By way of contrast to the rest of the region, the Czechs – seemingly more cynical than their regional peers over political ambition in all its guises – have refused to surrender full control to any populist tendencies since the financial crisis hit. Elected into a coalition on an anti-corruption platform, that leaves Finance Minister and Ano party head Andrej Babis working to tighten fiscal discipline, with only a VAT cut on beer proffered to tempt voters.

The real populist in Prague is President Milos Zeman, who holds little real power but enjoys making anti-immigration and EU rants and meddling from the sidelines in the country’s highly-provincial political manoeuvrings. Yet the rise of such nationalism looks to be the bigger danger to the Visegrad economies in the long run.

The Visegrad countries are already more vulnerable than those to the west to the ill effects of populist policy due to the tight grip on power enjoyed by the likes of Viktor Orban in Hungary and PiS in Poland. Brexit is already set to drop the flow of EU funds on which they lean so heavily, albeit other spillover effects are forecast to be limited. The high dependence of the region’s small open economies on external demand adds an extra layer of risk, and rising protectionism around the globe, and within the EU, is likely to hit them hard.

“From a global perspective, the current strength of populism means that we are likely to see at the very best a slowdown of globalisation; at worst, some rolling back, with the post-war trend of ever lower trade barriers being reversed,” suggests Stein. “This is unambiguously bad for world economic activity; and will most likely be worst for emerging economies, which are frequently the target of protectionist calls.”

That’s the sort of warning that has alarmed Visegrad leaders in recent years, although, as is typical, only in a regional context in which their direct interests are under threat. Suggestions that the passport-free Schengen zone could be partially closed, putting the flow of exports at potential risk, provoked outrage in the region around the turn of the year.

Rainbow nation, rainbow coalition

The threat to free movement around the EU came as Brussels sought to pressure the Visegrad states over their harsh populist stances on immigration, in a bid to get them to take in more migrants arriving during the crisis. However, Orban and Robert Fico in Slovakia have spent the last year or more doing their best to whip up fears of immigration. In Hungary the gambit has worked, pumping up support for Fidesz. The party plans in October a referendum on the EU’s plan to redistribute refugees – which is already essentially dead – in a further bid to consolidate its standing.

Fico, however, has abandoned the outrageous rhetoric since elections in March saw support for his nominally centre-left Smer party slump, voters flocking instead to nationalist and even far-right options. That left the shell-shocked prime minister to cobble together a rainbow coalition whose potential instability does little for the country’s economic prospects.

The very few migrants that might have fancied putting up in Visegrad previously are unlikely to be keen any longer given the mood broadcast, save for those from Ukraine who have been largely welcomed. Yet the region desperately needs young blood.

A new report from the National Bureau of Economic Research in the US even claims cultural and racial diversity spurs economic development, while homogeneity slows it down. In other words, more migrants than those fellow Slavs from Ukraine are needed.

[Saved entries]
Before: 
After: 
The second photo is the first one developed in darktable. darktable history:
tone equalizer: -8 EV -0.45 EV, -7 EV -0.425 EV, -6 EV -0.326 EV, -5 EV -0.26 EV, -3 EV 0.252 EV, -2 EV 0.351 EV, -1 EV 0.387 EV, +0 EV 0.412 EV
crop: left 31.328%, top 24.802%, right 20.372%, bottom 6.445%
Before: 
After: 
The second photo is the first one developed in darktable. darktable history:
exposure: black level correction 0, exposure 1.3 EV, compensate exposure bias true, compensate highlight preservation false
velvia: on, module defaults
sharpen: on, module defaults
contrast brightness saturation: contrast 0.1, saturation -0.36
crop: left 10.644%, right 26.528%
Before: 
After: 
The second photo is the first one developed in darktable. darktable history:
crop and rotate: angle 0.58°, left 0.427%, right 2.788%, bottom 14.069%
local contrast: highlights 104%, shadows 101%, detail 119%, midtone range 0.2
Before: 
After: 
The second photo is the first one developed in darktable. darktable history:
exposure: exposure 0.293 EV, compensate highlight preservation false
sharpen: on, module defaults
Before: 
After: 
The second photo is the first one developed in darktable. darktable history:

→ Exercise instructions
1. Update the stretch of the passage on Visegrad populism from "The Visegrad countries" through "hit them hard.", changing "Brexit" to "Britain's exit from the EU".
2. Write what comes next in the passage on Visegrad populism, picking up right after its final sentence.
The rows above are separate material and have no connection to the passage on Visegrad populism.

→ Answers to each task
1.
The Visegrad countries are already more vulnerable than those to the west to the ill effects of populist policy due to the tight grip on power enjoyed by the likes of Viktor Orban in Hungary and PiS in Poland. Britain's exit from the EU is already set to drop the flow of EU funds on which they lean so heavily, albeit other spillover effects are forecast to be limited. The high dependence of the region’s small open economies on external demand adds an extra layer of risk, and rising protectionism around the globe, and within the EU, is likely to hit them hard.

2.
The free movement of labour across the EU has only exacerbated the demographic disaster unfolding in Central Europe. With the highly educated leaving for higher wages to the west, the rapid ageing of society has accelerated. The pension time bomb that is ticking in Europe is closer to going off in Visegrad due to lower savings rates, while pension reform – another common target of populist governments – has been reversed since the start of the decade as political leaders plundered cash stocks in private funds.

“EU countries face ageing population challenges that will have negative implications for growth and put pressure on the sustainability of social security systems,” Moody’s notes. “This is particularly acute for many of the CEE countries.”

Again, the exception is the country that has best resisted populism. “The Czech Republic has a more favourable demographic outlook compared to its peers, supported by a higher expected female participation rate and positive net migration,” the rating agency declares.

Yet even the Czechs are already facing a labour crunch. After just a year or so of genuine recovery from the financial crisis, the labour markets across CEE are tightening at an alarming rate. Rising wages and employment are encouraging consumption to offer a short-term tonic to economies, but are also threatening investment and economic growth down the road.

“Although immigration is a highly emotional subject, it is clear that it is economically beneficial, even where it involves dislocation,” Stein sums up. “This is particularly the case in Europe, an ageing continent, where most countries remain saddled with pay-as-you-go pension policies that assume an ever-rising labour force. Higher barriers to immigration would therefore also be negative for medium- and long-term economic activity.”

Tough nut

Despite the growing dangers of the demographic crunch and labour shortage, governments in Visegrad appear to have few answers, or even much inclination to try to find them. That’s more than likely largely the result of the general inefficiency of governance that has long persisted in the region, but the short-term easy solutions demanded by populism will clearly only make deep and systemic reform even more unlikely.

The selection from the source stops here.